Ali Gürbüz dopingi bilerek mi kullandı?
Edirne Belediye Başkanı Hamdi Sedefçi Ali Gürbüz'ün dopingli çıkması hakkında açıklama yaptı
Sedefçi, belediyede düzenlediği basın toplantısında, 652. Tarihi Kırkpınar Yağlı Güreşlerde üst üste üçüncü kez başbehlivan olarak altın kemerin daimi sahipliğine hak kazanan fakat dopingli çıkmasından dolayı altın kemeri iade etmesine karar verilen Ali Gürbüz'ün, kemeri Edirne Belediyesine teslim ettiğini söyledi.

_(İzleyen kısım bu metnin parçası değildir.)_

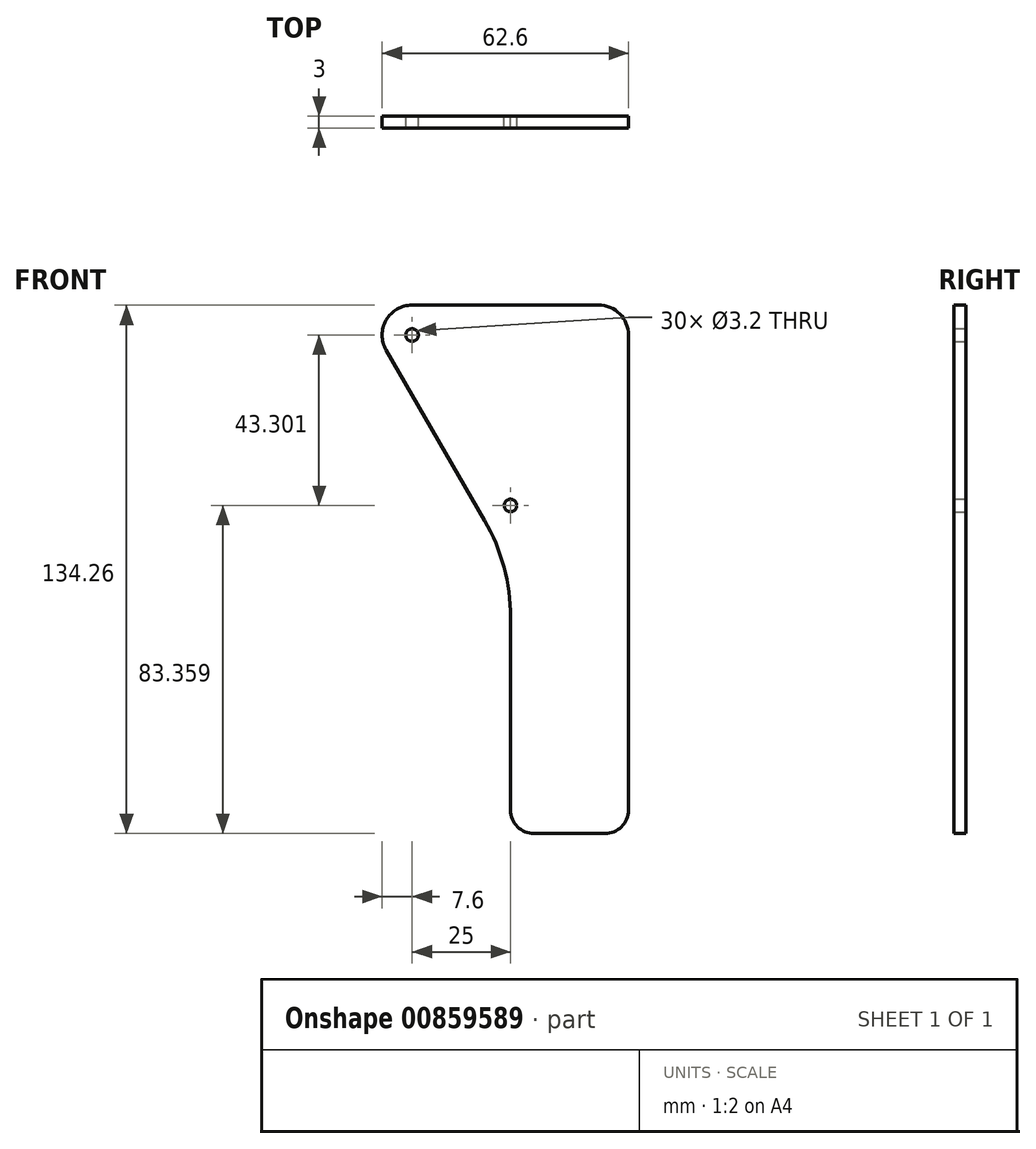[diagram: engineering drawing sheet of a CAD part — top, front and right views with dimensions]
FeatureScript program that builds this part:
annotation { "Feature Type Name" : "Feature", "Feature Type Description" : "" }
export const myFeature = defineFeature(function(context is Context, id is Id, definition is map)
    precondition{}
    {
        {
            var Q0;
            Q0=qCreatedBy(makeId("Front.planeOp"),FACE);
            var sketch = newSketch(context, id + "F0", { "sketchPlane" : qUnion([Q0])});
            skCircle(sketch, "E0", {"center": v(0, 0) * mm, "radius": 1.6 * mm});
            skCircle(sketch, "E1", {"center": v(25, -43.3) * mm, "radius": 1.6 * mm});
            skLineSegment(sketch, "E2", {"start": v(0, 0) * mm, "end": v(25, -43.3) * mm, "construction": true});
            skLineSegment(sketch, "E3", {"start": v(0, 0) * mm, "end": v(0, -43.3) * mm, "construction": true});
            skArc(sketch, "E4", {"start": v(0, 7.6) * mm, "mid": v(-6.58, 3.8) * mm, "end": v(-6.58, -3.8) * mm});
            skLineSegment(sketch, "E5", {"start": v(-6.58, -3.8) * mm, "end": v(18.42, -47.1) * mm});
            skArc(sketch, "E6", {"start": v(18.42, -47.1) * mm, "mid": v(23.33, -58.95) * mm, "end": v(25, -71.66) * mm});
            skLineSegment(sketch, "E7", {"start": v(0, 7.6) * mm, "end": v(47.4, 7.6) * mm});
            skLineSegment(sketch, "E8", {"start": v(25, -71.66) * mm, "end": v(25, -120.66) * mm});
            skLineSegment(sketch, "E9", {"start": v(31, -126.66) * mm, "end": v(49, -126.66) * mm});
            skLineSegment(sketch, "E10", {"start": v(55, -120.66) * mm, "end": v(55, 0) * mm});
            skArc(sketch, "E11", {"start": v(55, 0) * mm, "mid": v(52.77, 5.37) * mm, "end": v(47.4, 7.6) * mm});
            skLineSegment(sketch, "E12", {"start": v(18.42, -47.1) * mm, "end": v(25, -43.3) * mm, "construction": true});
            skPoint(sketch, "E13.visualSharp", {"position": v(25, -126.66) * mm});
            skArc(sketch, "E13.filletArc", {"start": v(25, -120.66) * mm, "mid": v(26.76, -124.9) * mm, "end": v(31, -126.66) * mm});
            skPoint(sketch, "E14.visualSharp", {"position": v(55, -126.66) * mm});
            skArc(sketch, "E14.filletArc", {"start": v(49, -126.66) * mm, "mid": v(53.24, -124.9) * mm, "end": v(55, -120.66) * mm});
            skSolve(sketch);
        }
        {
            var Q0;
            Q0=makeQuery(id+"F0.imprint","IMPRINT",FACE,{"disambiguationData":[TD([[makeQuery(id+"F0.imprint","IMPRINT",EDGE,{"derivedFrom":sQuery(id+"F0.wireOp",EDGE,"E0")}),-1.0]])]});
            extrude(context, id + "F1", {"entities" : qUnion([Q0]), "depth" : 3 * mm, "offsetDistance" : 25 * mm});
        }
    });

Tarihi Kırkpınar Yağlı Güreşleri'nde 1998 yılından bu yana doping kontrolü yapıldığını belirten Sedefçi, "Bu seneye mahsus bir olay değil.15 yıla yakındır rastgele pehlivanlardan kan numunesi alınır. Numuneler pozitif çıkınca Türkiye Güreş Federasyonu ile görüştük. Maalesef çok sevdiğim, değer verdiğim, altın kemeri almasının hakkı olduğunu düşündüğüm Ali Gürbüz'den kemeri almak zorunda kaldık" diye konuştu.

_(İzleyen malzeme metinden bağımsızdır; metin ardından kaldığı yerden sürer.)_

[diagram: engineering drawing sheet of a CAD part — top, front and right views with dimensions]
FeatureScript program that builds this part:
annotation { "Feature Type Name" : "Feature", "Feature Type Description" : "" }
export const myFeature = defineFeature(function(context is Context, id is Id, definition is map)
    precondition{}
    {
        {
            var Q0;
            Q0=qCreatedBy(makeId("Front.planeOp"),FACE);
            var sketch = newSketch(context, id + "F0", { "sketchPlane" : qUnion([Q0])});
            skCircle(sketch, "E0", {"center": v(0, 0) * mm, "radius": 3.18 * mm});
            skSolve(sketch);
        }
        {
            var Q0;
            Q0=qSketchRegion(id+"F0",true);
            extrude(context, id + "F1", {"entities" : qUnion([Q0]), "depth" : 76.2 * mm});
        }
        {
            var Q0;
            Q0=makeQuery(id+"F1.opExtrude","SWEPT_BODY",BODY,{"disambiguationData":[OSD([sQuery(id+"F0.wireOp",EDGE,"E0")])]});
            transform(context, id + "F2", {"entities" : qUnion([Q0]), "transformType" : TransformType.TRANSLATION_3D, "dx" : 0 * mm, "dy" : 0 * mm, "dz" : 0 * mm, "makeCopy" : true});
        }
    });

- Başpehlivan unvanı Balaban'a geçecek
Sedefçi, Gürbüz'ün dopinge ihtiyacı olmayan bir pehlivan olduğunu söyledi.
"Ali, babası Recep Gürbüz'ün pehlivan oğlu. Aslan gibi yiğit bir insan. Dopingi bilerek kullandığına inanmıyorum" diyen Sedefçi, bu durumun Gürbüz'ün bir rahatsızlık sonucu iyileşmek için aldığı bir ilaçtan kaynaklandığını düşündüğünü vurguladı.
Gürbüz'ün dopinge ihtiyacı bulunmadığını vurgulayan Sedefçi, "Allah yardımcısı olsun. İki senelik cezası çabuk geçer. 2019'larda bakarsınız altın kemerini ben takarım. Belediye başkanı olacağımı bildiğim ve Edirne halkının destek vereceğini bildiğim için ben takarım diyorum" dedi.
Sedefçi, başpehlivanlık unvanının da yönetmelik gereği ikinci olan İsmail Balaban'a geçeceğini, Balaban'a altın kemeri emaneten gelecek günlerde vereceklerini kaydetti.
- 2002 yılında da altın kemer geri çağrılmıştı
Sedefçi ayrıca doping haberlerinin ardından güreş ağalığından vazgeçtiğini duyuran Süleyman Mecek'in de ağalık bedelini belediyeye yatırdığını söyledi.
Gürbüz'den alınan altın kemerin ebedi altın kemere sahip olan bir pehlivandan alınan ilk altın kemer olduğu ancak 2002 yılında başpehlivan olan Savaş Yıldırım'ın dopingli çıkması nedeniyle emaneten giden altın kemerin o yıl Yıldırım'dan alınarak Hasan Tuna'ya verildiği öğrenildi.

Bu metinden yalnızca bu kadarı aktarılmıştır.